So the world is going to end tomorrow. Perhaps when it doesn’t the religious doomsday cultists will finally shut the hell up, at least for a little while.
I have to wonder, though, whether the doomsday scenarios of the environmentalists make much more sense.
Following in the footsteps of the global cooling and global warming scares comes the “climate change” scare. This latest iteration seems altogether too convenient, because the climate is always changing and has always been changing since the formation of the earth. Ironically, environmentalists blast critics as “climate change deniers,” when those critics are the ones pointing out that climate change long preceded humanity and, thus, obviously is driven largely (if not entirely) by non-human factors. Even Al Gore’s book provides ample evidence of non-human caused climate change, and Nova’s “Becoming Human” shows that humans evolved in an African climate that gyrated wildly between rain forest and desert. Yet environmentalists insist that, while pre-industrial climate change was caused entirely by natural factors, post-industrial climate change is caused mostly by human activity.
Also notice how environmentalists (and their lap-dog media) routinely latch onto any short-term weather pattern as proof of long-range “climate change.” If the weather is a little warmer, or a little cooler, or a little dryer, or a little wetter than average, then sound the alarms! Human-Caused Climate Change Invades New York! (Or wherever.)

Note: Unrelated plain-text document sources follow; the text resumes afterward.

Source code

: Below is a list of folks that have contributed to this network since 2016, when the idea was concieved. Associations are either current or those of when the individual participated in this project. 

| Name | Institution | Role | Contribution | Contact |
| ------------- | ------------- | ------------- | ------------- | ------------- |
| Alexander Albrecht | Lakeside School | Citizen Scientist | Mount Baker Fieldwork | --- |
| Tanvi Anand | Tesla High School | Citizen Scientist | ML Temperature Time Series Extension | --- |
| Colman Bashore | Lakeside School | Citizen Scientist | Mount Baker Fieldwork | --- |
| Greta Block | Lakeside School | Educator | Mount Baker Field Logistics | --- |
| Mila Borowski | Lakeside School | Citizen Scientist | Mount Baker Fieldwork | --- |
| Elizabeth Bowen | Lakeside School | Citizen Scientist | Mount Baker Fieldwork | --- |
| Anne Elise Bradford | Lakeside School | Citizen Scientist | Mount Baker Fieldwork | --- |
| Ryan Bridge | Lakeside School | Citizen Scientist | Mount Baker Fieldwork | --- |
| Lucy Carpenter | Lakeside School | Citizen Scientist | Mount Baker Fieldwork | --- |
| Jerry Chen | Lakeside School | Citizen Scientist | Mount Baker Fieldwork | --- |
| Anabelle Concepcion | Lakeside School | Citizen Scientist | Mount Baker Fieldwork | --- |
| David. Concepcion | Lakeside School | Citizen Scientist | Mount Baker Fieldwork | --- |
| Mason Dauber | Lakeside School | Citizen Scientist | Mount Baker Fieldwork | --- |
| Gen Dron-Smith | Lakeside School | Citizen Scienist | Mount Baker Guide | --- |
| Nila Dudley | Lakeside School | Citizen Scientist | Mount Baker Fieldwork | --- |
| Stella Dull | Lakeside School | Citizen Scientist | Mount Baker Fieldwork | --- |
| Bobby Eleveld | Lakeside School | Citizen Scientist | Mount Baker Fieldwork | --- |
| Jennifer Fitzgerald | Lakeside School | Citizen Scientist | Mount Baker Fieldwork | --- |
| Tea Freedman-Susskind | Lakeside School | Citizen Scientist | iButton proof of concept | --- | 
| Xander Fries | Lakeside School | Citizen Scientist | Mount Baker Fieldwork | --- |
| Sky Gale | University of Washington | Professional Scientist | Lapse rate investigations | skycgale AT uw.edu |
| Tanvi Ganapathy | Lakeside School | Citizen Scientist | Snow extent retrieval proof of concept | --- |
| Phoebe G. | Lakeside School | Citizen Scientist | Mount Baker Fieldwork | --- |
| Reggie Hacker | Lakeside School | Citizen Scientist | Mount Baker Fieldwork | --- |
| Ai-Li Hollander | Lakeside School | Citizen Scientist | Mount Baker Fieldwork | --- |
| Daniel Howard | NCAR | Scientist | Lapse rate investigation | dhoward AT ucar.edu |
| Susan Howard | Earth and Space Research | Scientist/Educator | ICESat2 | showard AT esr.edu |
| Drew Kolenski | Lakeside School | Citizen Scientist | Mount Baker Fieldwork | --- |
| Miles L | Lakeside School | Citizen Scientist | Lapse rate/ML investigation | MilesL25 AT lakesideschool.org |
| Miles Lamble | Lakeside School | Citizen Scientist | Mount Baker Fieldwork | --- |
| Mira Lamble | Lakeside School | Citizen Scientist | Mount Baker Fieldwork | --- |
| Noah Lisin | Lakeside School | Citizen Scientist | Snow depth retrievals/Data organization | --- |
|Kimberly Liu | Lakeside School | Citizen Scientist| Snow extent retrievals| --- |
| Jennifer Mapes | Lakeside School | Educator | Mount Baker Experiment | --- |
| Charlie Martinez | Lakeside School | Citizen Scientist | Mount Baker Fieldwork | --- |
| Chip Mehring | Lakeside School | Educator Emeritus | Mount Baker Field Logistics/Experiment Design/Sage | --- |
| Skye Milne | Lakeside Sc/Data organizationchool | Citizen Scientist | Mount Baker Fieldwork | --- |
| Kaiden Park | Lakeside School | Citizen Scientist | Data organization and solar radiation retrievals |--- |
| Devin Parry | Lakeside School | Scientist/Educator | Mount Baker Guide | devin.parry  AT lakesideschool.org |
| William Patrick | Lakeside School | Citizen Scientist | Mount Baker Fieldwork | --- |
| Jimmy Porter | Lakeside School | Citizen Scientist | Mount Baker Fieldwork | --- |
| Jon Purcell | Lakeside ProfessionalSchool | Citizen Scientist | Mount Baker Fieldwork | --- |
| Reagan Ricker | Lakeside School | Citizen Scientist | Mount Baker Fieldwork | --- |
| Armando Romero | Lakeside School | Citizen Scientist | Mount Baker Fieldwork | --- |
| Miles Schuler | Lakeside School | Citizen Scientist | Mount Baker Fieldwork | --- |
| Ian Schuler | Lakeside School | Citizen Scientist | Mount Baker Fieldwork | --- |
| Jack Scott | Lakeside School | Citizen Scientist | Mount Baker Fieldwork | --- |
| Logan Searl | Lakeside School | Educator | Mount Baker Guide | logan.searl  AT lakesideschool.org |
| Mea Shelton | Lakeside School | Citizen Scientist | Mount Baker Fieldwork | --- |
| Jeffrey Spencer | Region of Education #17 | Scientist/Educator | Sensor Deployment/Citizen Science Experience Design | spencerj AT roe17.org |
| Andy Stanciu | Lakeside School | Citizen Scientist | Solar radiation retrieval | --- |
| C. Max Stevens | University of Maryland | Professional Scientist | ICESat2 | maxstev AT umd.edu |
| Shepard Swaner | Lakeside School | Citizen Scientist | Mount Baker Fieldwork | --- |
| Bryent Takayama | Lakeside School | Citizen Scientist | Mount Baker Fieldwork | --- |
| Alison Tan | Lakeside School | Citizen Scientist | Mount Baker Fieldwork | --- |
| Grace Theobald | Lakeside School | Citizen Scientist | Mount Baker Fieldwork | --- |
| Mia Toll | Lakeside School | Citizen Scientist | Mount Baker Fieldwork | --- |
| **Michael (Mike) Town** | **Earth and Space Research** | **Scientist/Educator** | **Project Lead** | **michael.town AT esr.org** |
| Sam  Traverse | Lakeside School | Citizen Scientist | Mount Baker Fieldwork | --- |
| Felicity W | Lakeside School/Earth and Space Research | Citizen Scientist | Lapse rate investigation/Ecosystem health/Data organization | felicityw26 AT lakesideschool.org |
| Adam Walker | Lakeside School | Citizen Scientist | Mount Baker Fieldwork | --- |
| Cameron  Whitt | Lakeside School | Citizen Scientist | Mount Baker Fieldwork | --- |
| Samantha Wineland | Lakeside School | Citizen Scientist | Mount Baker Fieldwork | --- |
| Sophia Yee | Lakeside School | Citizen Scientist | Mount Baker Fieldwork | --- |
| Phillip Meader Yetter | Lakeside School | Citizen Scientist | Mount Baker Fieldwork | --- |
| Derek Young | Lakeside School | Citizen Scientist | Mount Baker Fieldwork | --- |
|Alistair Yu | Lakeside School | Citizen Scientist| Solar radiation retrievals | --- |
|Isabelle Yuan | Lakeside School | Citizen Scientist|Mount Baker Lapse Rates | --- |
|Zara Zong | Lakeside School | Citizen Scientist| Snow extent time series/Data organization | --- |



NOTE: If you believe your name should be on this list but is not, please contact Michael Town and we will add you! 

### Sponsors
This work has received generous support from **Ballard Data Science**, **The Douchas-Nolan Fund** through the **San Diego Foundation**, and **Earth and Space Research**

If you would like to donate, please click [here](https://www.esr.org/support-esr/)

It’s been raining in Colorado quite a lot over the past few days, and snowing in the mountains — allowing Aspen Mountain to reopen for the weekend and contributing to 25-foot drifts on Independence Pass — so obviously the reason is human-caused climate change. But just a few years ago, the environmentalists warned us that human-caused climate change would lead to drought and shorter skiing seasons.

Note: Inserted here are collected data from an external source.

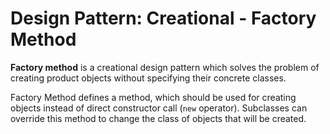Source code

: # Design Pattern: Creational - Factory Method

**Factory method** is a creational design pattern which solves the problem of creating product objects without specifying their concrete classes.

Factory Method defines a method, which should be used for creating objects instead of direct constructor call (`new` operator). Subclasses can override this method to change the class of objects that will be created.
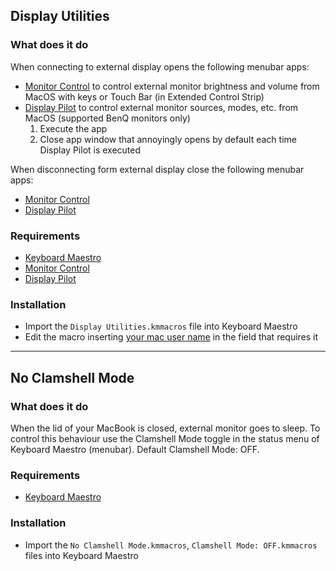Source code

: ## Display Utilities
### What does it do
When connecting to external display opens the following menubar apps:
* [Monitor Control](https://github.com/MonitorControl/MonitorControl) to control external monitor brightness and volume from MacOS with keys or Touch Bar (in Extended Control Strip) 
* [Display Pilot](https://www.benq.com/en-us/monitor/software/display-pilot.html) to control external monitor sources, modes, etc. from MacOS (supported BenQ monitors only)
  1. Execute the app
  2. Close app window that annoyingly opens by default each time Display Pilot is executed
  
When disconnecting form external display close the following menubar apps:
* [Monitor Control](https://github.com/MonitorControl/MonitorControl)
* [Display Pilot](https://www.benq.com/en-us/monitor/software/display-pilot.html)

### Requirements
* [Keyboard Maestro](https://www.keyboardmaestro.com/main/)
* [Monitor Control](https://github.com/MonitorControl/MonitorControl)
* [Display Pilot](https://www.benq.com/en-us/monitor/software/display-pilot.html)

### Installation
* Import the `Display Utilities.kmmacros` file into Keyboard Maestro
* Edit the macro inserting [your mac user name](https://support.apple.com/guide/mac-help/if-you-forgot-your-user-or-account-name-mh35548/mac) in the field that requires it

---

## No Clamshell Mode
### What does it do
When the lid of your MacBook is closed, external monitor goes to sleep. To control this behaviour use the Clamshell Mode toggle in the status menu of Keyboard Maestro (menubar). Default Clamshell Mode: OFF. 

### Requirements
* [Keyboard Maestro](https://www.keyboardmaestro.com/main/)

### Installation
* Import the `No Clamshell Mode.kmmacros`, `Clamshell Mode: OFF.kmmacros` files into Keyboard Maestro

That’s a pretty convenient theory that fits any and all possible weather and climate variations. At a certain point I think it’s reasonable to wonder whether claims of “human-caused climate change” remain theoretically open to challenge.

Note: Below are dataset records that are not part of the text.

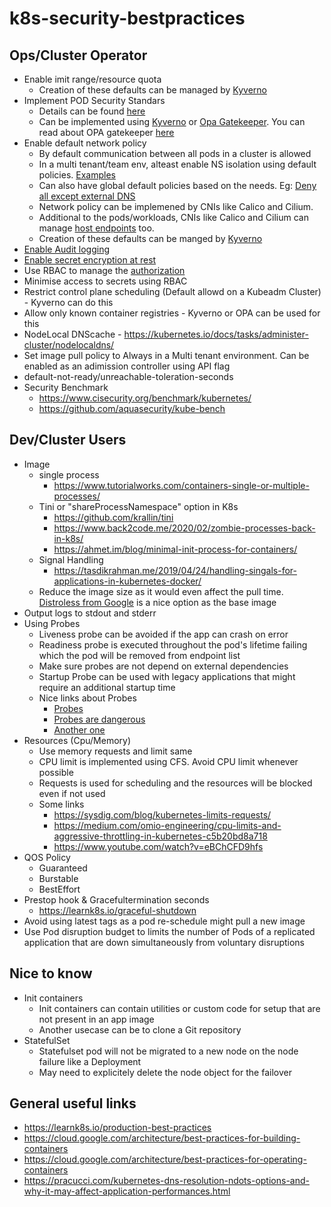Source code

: # k8s-security-bestpractices

## Ops/Cluster Operator
  - Enable imit range/resource quota
    - Creation of these defaults can be managed by [Kyverno](https://kyverno.io/policies/best-practices/add_ns_quota/?policytypes=LimitRange)
  - Implement POD Security Standars
    - Details can be found [here](https://kubernetes.io/docs/concepts/security/pod-security-standards/)
    - Can be implemented using [Kyverno](https://kyverno.io/policies/pod-security/) or [Opa Gatekeeper](https://github.com/open-policy-agent/gatekeeper). You can read about OPA gatekeeper [here](https://kubernetes.io/blog/2019/08/06/opa-gatekeeper-policy-and-governance-for-kubernetes/)
  - Enable default network policy
    - By default communication between all pods in a cluster is allowed
    - In a multi tenant/team env, alteast enable NS isolation using default policies. [Examples](https://github.com/ahmetb/kubernetes-network-policy-recipes)
    - Can also have global default policies based on the needs. Eg: [Deny all except external DNS](https://docs.projectcalico.org/security/kubernetes-default-deny)
    - Network policy can be implemened by CNIs like Calico and Cilium.
    - Additional to the pods/workloads, CNIs like Calico and Cilium can manage [host endpoints](https://docs.projectcalico.org/security/kubernetes-nodes) too. 
    - Creation of these defaults can be manged by [Kyverno](https://kyverno.io/docs/writing-policies/generate/#generate-a-networkpolicy)
  - [Enable Audit logging](https://kubernetes.io/docs/tasks/debug-application-cluster/audit/) 
  - [Enable secret encryption at rest](https://kubernetes.io/docs/tasks/administer-cluster/encrypt-data/)
  - Use RBAC to manage the [authorization](https://kubernetes.io/docs/reference/access-authn-authz/authorization/)
  - Minimise access to secrets using RBAC
  - Restrict control plane scheduling (Default allowd on a Kubeadm Cluster) - Kyverno can do this
  - Allow only known container registries - Kyverno or OPA can be used for this
  - NodeLocal DNScache - https://kubernetes.io/docs/tasks/administer-cluster/nodelocaldns/
  - Set image pull policy to Always in a Multi tenant environment. Can be enabled as an adimission controller using API flag
  - default-not-ready/unreachable-toleration-seconds
  - Security Benchmark
    - https://www.cisecurity.org/benchmark/kubernetes/
    - https://github.com/aquasecurity/kube-bench

## Dev/Cluster Users
  - Image 
    - single process  
      - https://www.tutorialworks.com/containers-single-or-multiple-processes/
    - Tini or "shareProcessNamespace" option in K8s
      - https://github.com/krallin/tini
      - https://www.back2code.me/2020/02/zombie-processes-back-in-k8s/
      - https://ahmet.im/blog/minimal-init-process-for-containers/
    - Signal Handling
      - https://tasdikrahman.me/2019/04/24/handling-singals-for-applications-in-kubernetes-docker/
    - Reduce the image size as it would even affect the pull time. [Distroless from Google](https://github.com/GoogleContainerTools/distroless) is a nice option as the base image
  - Output logs to stdout and stderr
  - Using Probes 
    - Liveness probe can be avoided if the app can crash on error
    - Readiness probe is executed throughout the pod's lifetime failing which the pod will be removed from endpoint list
    - Make sure probes are not depend on external dependencies
    - Startup Probe can be used with legacy applications that might require an additional startup time
    - Nice links about Probes
      - [Probes](https://blog.colinbreck.com/kubernetes-liveness-and-readiness-probes-how-to-avoid-shooting-yourself-in-the-foot/)
      - [Probes are dangerous](https://srcco.de/posts/kubernetes-liveness-probes-are-dangerous.html)
      - [Another one](https://loft.sh/blog/kubernetes-liveness-probes-examples-common-pitfalls/index-1/)
  - Resources (Cpu/Memory)
    - Use memory requests and limit same
    - CPU limit is implemented using CFS. Avoid CPU limit whenever possible
    - Requests is used for scheduling and the resources will be blocked even if not used
    - Some links
      - https://sysdig.com/blog/kubernetes-limits-requests/
      - https://medium.com/omio-engineering/cpu-limits-and-aggressive-throttling-in-kubernetes-c5b20bd8a718
      - https://www.youtube.com/watch?v=eBChCFD9hfs
  - QOS Policy
    - Guaranteed
    - Burstable
    - BestEffort
  - Prestop hook & Gracefultermination seconds
    - https://learnk8s.io/graceful-shutdown
  - Avoid using latest tags as a pod re-schedule might pull a new image
  - Use Pod disruption budget to limits the number of Pods of a replicated application that are down simultaneously from voluntary disruptions

## Nice to know
  - Init containers
    - Init containers can contain utilities or custom code for setup that are not present in an app image
    - Another usecase can be to clone a Git repository 
  - StatefulSet
    - Statefulset pod will not be migrated to a new node on the node failure like a Deployment
    - May need to explicitely delete the node object for the failover

## General useful links
  - https://learnk8s.io/production-best-practices
  - https://cloud.google.com/architecture/best-practices-for-building-containers
  - https://cloud.google.com/architecture/best-practices-for-operating-containers
  - https://pracucci.com/kubernetes-dns-resolution-ndots-options-and-why-it-may-affect-application-performances.html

I do not doubt that, at certain stages of very-long-running climate cycles, the weather gets jumpier (more varied) than at other times. We might even be in one of those stages. But proving that would require quite a lot of evidence about present and past conditions — and good record-keeping on such matters began fairly recently. Proving that more variable weather is caused by human activity would require a far more robust set of facts. But notice how frequently we are urged to jump, without any substantial evidence, from “climate change” to “humans obviously caused it.”
In Biblical mythology, Adam and Eve lived in a technology-free state of environmental perfection. Then man sinned, setting off a a chain of events that some think will climax tomorrow. The environmentalists seem to concoct a similar ideal state — a climate paradise untouched by man — thrown into chaos by human industry.
But the climate has always been in a state of flux, and people have always suffered natural catastrophes, including wild weather patterns. It is only industrialization that has allowed us to protect ourselves from the fickle and destructive forces of nature.